Star Wars est une licence mythique, un univers incontournable dans le monde de la culture populaire. Pourtant, les derniers films proposés par Disney n’ont pas séduit tous les fans. Et si je vous disais qu’il existe un jeu excellent, actuellement disponible sur Steam, mobile et Switch, et bien meilleur en tous points que ces films alors qu’il a plus de 20 ans ?
Être fan de jeux vidéo et fan de Star Wars, c'est pour le meilleur et pour le pire. Depuis plus de 40 ans, la licence de George Lucas a vu naître un nombre incalculable de titres. Certains d’entre eux étaient médiocres, d’autres absolument géniaux, et un jeu parmi tous m’a particulièrement marqué. Il s'agit de Star Wars : Knights of the Old Republic, je viens enfin de le finir et il comprend mieux la Guerre des Étoiles que la majorité des contenus Disney parus depuis 2015, alors qu’il a plus de 20 ans.
Un bon jeu et un bon Star Wars
Mon histoire personnelle avec Knights of the Old Republic (KOTOR) n’est pas simple : j’ai commencé le jeu plusieurs fois durant les six dernières années, progressant un peu plus loin à chaque nouvelle partie, sans jamais dépasser la moitié. Peut-être n’était-ce pas le bon moment, peut-être que le gameplay RPG n'était pas encore à mon goût. Toujours est-il que j’ai enfin trouvé la motivation de recommencer KOTOR pour le finir cette fois-ci, à la fin du mois de juin. Et je peux maintenant affirmer avec certitude qu’il est simplement excellent !
Comme tous les films Star Wars, KOTOR commence avec un bloc de texte

Cette expérience personnelle rejoint un consensus largement accepté : Knights of the Old Republic est tout simplement un jeu mythique. Considéré comme le meilleur RPG Star Wars de tous les temps, on dit souvent de lui qu’il a la narration la pluie fluide et “sincère” de tous les titres de la licence. Cela se comprend très facilement : l’histoire est prenante, les personnages sont convaincants et même attachants pour nombre d’entre eux. Les graphismes sont évidemment vieux pour nos yeux d’aujourd’hui (c'est sorti en 2003 sur Xbox, et un peu plus tard sur PC) mais restent tout à fait acceptables. Le gameplay typique d’un RPG en tour par tour pourra décourager les nouveaux venus, j’en ai fait l’expérience moi-même. Mais à mesure que le jeu se dévoile, le joueur accède à de nouvelles statistiques et de nouveaux pouvoirs qui enrichissent considérablement le gameplay.

* Matériel présenté
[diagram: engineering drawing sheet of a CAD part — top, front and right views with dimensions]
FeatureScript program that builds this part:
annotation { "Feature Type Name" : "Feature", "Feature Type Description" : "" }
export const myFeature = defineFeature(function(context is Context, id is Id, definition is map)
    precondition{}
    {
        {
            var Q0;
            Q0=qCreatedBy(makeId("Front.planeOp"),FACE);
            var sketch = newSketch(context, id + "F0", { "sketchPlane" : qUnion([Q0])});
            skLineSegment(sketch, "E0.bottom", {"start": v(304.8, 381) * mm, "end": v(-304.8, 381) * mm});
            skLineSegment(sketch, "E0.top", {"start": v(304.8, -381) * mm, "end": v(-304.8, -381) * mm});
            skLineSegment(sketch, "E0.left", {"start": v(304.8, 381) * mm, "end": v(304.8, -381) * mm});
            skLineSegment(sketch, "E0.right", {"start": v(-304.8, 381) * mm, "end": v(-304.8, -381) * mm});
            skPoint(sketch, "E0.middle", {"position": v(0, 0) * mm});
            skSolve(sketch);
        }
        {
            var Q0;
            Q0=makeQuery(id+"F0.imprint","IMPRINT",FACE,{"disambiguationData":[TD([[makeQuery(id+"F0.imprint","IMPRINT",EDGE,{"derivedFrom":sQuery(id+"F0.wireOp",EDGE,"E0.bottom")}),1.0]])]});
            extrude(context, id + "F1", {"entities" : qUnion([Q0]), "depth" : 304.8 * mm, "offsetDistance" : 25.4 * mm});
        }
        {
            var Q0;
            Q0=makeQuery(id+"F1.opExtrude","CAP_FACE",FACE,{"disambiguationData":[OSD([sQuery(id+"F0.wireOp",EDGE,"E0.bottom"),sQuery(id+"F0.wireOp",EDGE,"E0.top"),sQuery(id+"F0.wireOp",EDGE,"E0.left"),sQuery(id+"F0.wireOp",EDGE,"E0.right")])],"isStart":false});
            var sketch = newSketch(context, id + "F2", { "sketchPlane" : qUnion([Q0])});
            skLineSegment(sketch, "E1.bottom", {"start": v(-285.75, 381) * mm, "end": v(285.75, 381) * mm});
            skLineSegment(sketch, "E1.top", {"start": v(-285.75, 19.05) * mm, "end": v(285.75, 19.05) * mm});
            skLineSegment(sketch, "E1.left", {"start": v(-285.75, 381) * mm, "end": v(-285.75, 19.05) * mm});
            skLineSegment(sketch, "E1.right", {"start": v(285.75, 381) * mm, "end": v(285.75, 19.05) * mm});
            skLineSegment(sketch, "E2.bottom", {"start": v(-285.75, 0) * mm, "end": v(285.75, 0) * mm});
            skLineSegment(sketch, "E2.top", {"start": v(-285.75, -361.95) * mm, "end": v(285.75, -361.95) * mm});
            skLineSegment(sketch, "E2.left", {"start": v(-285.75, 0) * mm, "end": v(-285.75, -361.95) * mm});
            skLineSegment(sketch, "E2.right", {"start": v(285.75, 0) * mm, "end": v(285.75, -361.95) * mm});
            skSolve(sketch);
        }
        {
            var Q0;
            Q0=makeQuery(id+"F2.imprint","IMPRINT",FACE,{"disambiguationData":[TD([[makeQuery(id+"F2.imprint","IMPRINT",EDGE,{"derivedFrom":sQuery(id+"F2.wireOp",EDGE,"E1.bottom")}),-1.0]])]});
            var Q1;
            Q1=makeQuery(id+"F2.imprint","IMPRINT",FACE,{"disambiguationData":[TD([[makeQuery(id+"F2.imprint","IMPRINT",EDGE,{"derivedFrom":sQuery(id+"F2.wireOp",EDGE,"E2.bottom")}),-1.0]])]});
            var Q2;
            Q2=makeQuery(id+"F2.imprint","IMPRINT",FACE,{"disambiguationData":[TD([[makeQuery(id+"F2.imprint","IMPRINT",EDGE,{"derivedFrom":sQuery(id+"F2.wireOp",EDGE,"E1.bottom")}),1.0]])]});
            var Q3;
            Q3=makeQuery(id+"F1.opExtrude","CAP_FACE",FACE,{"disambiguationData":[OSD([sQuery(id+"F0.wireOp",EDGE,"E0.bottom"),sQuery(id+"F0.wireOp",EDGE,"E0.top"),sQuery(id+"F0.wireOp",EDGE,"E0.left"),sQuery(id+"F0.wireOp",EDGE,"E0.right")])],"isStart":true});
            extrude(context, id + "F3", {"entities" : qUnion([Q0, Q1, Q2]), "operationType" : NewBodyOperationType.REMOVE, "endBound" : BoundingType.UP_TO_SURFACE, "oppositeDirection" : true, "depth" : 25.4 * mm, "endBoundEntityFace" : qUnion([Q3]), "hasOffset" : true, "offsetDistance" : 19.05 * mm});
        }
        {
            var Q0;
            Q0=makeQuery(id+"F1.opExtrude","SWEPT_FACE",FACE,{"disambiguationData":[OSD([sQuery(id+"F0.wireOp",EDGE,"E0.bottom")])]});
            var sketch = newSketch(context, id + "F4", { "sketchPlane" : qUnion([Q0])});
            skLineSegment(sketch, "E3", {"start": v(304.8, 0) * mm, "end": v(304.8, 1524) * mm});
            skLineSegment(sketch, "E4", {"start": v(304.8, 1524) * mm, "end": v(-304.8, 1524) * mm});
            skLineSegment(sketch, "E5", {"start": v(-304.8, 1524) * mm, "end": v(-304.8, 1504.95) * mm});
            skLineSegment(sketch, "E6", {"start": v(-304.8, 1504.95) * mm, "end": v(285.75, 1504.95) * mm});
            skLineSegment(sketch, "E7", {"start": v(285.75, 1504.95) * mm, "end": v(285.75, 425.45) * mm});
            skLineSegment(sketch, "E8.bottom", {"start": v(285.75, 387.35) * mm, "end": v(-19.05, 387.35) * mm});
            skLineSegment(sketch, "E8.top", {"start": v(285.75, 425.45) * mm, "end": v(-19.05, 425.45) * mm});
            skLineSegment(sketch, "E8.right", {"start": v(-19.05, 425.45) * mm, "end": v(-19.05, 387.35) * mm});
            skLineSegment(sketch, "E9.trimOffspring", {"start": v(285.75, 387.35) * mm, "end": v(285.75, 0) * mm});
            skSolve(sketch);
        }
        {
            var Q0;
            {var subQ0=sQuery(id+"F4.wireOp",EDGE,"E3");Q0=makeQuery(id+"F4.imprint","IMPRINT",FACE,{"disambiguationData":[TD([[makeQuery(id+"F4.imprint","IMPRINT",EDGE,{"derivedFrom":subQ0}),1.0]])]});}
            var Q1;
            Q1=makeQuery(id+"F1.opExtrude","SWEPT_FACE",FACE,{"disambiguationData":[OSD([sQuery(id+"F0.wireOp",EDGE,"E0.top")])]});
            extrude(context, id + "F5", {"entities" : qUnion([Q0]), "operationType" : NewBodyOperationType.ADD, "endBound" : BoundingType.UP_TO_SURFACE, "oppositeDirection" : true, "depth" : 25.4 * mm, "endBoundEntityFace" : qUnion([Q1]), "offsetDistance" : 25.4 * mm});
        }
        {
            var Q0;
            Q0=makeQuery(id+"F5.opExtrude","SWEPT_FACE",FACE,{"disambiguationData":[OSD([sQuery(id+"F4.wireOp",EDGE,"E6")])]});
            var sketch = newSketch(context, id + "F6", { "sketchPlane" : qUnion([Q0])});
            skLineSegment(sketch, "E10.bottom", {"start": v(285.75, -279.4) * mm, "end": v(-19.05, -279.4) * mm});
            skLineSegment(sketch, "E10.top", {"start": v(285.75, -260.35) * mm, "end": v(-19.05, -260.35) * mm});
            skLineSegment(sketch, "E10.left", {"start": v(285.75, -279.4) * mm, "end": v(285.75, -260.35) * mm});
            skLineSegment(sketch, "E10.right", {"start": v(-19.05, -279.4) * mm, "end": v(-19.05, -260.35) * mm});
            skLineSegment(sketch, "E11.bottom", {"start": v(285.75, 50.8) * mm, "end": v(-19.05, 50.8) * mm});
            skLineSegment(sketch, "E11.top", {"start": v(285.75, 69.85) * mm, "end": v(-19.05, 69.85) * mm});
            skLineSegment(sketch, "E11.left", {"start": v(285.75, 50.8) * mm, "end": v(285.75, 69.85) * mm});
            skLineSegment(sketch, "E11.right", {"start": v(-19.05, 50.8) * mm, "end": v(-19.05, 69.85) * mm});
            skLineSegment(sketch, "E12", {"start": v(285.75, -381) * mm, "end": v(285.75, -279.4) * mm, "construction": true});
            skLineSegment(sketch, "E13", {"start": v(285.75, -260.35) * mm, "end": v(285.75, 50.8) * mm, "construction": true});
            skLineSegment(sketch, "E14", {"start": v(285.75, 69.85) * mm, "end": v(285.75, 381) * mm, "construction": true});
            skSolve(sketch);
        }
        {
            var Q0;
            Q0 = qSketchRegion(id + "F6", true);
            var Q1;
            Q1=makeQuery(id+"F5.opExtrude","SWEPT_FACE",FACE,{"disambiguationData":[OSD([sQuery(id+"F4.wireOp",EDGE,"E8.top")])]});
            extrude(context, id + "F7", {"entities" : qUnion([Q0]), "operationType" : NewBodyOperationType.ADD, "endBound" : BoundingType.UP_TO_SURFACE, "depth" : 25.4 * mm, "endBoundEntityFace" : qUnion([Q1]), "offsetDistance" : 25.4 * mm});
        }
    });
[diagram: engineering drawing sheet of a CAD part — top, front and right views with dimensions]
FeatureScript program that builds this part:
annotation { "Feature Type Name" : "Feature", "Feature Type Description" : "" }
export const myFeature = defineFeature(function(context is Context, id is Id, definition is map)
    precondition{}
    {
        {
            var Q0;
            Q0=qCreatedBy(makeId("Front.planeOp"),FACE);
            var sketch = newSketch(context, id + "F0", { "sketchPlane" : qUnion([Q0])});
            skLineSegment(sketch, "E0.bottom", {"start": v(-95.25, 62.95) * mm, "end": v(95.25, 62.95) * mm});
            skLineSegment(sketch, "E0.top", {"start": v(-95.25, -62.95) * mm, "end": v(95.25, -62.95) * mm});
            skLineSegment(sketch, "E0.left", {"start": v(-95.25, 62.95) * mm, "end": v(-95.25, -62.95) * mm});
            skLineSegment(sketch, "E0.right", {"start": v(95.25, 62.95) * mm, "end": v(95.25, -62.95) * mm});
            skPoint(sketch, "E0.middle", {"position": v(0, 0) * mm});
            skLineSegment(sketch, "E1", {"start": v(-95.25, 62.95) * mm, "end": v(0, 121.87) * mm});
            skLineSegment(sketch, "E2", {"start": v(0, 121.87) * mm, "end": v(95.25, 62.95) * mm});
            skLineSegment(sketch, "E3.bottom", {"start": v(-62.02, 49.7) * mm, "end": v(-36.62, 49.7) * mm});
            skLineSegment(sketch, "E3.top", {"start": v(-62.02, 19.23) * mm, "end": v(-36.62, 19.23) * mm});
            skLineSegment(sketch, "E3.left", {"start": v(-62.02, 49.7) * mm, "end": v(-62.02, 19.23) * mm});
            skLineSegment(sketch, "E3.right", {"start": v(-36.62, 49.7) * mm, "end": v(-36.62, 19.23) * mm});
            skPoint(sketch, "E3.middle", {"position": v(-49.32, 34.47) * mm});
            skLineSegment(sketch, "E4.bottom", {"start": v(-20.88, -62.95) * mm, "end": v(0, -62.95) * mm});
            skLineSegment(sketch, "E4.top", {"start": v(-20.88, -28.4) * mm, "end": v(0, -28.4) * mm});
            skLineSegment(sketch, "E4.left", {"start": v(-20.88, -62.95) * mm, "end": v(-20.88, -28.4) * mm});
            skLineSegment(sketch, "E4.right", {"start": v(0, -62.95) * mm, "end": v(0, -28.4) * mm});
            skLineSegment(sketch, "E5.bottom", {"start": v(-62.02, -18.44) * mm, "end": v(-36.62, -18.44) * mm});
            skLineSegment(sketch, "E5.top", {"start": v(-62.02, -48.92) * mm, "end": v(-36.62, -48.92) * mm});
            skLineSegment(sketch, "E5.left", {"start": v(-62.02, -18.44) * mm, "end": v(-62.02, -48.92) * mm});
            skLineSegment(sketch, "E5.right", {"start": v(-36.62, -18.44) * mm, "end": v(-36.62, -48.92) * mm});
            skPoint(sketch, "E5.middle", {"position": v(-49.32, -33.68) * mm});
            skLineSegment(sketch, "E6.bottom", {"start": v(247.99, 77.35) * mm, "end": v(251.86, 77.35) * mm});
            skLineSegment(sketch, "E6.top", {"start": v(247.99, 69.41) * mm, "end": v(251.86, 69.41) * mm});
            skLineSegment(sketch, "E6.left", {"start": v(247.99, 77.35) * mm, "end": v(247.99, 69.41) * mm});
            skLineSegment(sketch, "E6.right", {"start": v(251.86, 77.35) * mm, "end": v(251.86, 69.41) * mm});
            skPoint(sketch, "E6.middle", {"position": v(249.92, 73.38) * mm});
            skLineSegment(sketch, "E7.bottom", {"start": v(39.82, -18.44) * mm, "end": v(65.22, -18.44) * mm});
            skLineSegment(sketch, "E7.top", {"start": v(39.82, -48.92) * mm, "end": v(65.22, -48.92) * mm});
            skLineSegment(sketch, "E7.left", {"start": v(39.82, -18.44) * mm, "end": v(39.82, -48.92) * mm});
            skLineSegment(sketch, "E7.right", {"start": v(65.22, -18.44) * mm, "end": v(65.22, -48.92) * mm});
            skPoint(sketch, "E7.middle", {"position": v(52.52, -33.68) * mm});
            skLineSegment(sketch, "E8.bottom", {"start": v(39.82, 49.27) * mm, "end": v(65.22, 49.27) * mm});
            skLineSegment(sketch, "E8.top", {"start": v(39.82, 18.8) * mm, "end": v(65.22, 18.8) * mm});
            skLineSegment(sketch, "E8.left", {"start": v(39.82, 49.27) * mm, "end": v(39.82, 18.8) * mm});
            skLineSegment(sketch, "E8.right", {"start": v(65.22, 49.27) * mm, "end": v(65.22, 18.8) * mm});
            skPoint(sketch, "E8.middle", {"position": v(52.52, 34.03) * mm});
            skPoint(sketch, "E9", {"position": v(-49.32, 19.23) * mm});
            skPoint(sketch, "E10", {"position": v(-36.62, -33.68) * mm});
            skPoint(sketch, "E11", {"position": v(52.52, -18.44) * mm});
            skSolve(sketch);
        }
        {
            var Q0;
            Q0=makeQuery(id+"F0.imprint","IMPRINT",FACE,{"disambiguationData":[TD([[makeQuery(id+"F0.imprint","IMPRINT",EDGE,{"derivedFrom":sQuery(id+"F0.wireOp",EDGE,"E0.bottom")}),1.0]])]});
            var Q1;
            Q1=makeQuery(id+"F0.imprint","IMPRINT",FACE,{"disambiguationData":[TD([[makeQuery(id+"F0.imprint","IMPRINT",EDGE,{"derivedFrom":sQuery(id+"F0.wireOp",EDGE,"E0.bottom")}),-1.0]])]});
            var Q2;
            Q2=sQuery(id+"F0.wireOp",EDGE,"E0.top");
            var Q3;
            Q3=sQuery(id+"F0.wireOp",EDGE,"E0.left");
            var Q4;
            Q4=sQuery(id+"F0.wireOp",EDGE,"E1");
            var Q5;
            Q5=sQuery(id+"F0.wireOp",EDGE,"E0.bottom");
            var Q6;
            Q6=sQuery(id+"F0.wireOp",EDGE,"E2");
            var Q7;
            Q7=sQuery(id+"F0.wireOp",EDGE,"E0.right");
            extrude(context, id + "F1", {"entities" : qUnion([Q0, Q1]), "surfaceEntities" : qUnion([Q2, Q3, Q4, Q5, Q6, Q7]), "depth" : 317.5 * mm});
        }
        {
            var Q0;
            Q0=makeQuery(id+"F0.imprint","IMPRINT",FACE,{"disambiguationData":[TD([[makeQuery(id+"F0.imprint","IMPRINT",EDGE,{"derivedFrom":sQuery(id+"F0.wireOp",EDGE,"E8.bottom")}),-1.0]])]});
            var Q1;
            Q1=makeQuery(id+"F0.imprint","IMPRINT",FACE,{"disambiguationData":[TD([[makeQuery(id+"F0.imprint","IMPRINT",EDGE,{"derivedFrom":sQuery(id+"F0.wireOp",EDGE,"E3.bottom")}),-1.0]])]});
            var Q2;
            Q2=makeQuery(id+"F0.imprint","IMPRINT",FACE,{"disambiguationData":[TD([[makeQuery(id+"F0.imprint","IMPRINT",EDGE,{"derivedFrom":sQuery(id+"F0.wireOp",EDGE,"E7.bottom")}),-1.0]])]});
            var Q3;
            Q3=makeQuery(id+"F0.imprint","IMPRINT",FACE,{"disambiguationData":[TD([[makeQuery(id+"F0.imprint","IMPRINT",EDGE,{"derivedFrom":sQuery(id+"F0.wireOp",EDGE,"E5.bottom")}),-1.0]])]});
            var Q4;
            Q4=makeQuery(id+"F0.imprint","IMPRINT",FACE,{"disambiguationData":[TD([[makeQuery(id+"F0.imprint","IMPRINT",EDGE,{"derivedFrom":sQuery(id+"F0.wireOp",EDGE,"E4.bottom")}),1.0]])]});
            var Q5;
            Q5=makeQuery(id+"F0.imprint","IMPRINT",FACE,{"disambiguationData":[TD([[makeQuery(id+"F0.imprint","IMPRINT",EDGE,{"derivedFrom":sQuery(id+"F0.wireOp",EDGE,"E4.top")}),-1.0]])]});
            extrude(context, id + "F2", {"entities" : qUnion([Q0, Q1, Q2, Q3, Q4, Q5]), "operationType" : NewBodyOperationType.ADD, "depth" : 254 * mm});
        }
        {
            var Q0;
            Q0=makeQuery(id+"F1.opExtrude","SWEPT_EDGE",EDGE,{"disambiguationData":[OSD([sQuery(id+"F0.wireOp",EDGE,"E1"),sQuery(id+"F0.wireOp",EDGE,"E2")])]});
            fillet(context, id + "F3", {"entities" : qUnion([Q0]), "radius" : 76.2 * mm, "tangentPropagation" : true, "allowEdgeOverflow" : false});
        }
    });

* Objectif
Recopiez fidèlement le passage du texte sur Knights of the Old Republic qui va de « Un bon jeu et » jusqu'à « simplement excellent ! ».

* Résultat attendu
Un bon jeu et un bon Star Wars
Mon histoire personnelle avec Knights of the Old Republic (KOTOR) n’est pas simple : j’ai commencé le jeu plusieurs fois durant les six dernières années, progressant un peu plus loin à chaque nouvelle partie, sans jamais dépasser la moitié. Peut-être n’était-ce pas le bon moment, peut-être que le gameplay RPG n'était pas encore à mon goût. Toujours est-il que j’ai enfin trouvé la motivation de recommencer KOTOR pour le finir cette fois-ci, à la fin du mois de juin. Et je peux maintenant affirmer avec certitude qu’il est simplement excellent !